Once when he was on a journey and various people were presenting him with various things, a labouring man, who could find nothing else at the moment, ran to the river, and, taking some of the water in his hands, offered it to him; at which Artaxerxes was so pleased that he sent him a goblet of gold and a thousand darics. To Eucleidas the Lacedaemonian, who would often say bold and impudent things to him, he sent this word by his officer of the guard:
‘It is in thy power to say what thou pleasest, but it is in mine both to say and to do.’
Again, when he was hunting once and Teribazus pointed out that the king's coat was rent, he asked him what was to be done. And when Teribazus replied,
‘Put on another for thyself, but give this one to me,’ the king did so, saying,
‘I give this to thee, Teribazus, but I forbid thee to wear it.’ Teribazus gave no heed to this command (being not a bad man, but rather light-headed and witless), and at once put on the king's coat, and decked himself with golden necklaces and women's ornaments of royal splendour.
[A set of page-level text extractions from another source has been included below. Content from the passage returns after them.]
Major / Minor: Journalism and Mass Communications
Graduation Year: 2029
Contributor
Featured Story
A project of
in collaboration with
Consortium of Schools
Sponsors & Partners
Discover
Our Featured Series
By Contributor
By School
Everybody was indignant at this (for it was a forbidden thing); but the king merely laughed, and said:
‘I permit thee to wear the trinkets as a woman, and the robe as a madman.’
Again, no one shared the table of a Persian king except his mother or his wedded wife, the wife sitting below him, the mother above him; but Artaxerxes invited to the same table with him his brothers Ostanes and Oxathres, although they were his juniors. But what gratified the Persians most of all was the sight of his wife Stateira's carriage, which always appeared with its curtains up, and thus permitted the women of the people to approach and greet the queen. This made her beloved of the common folk.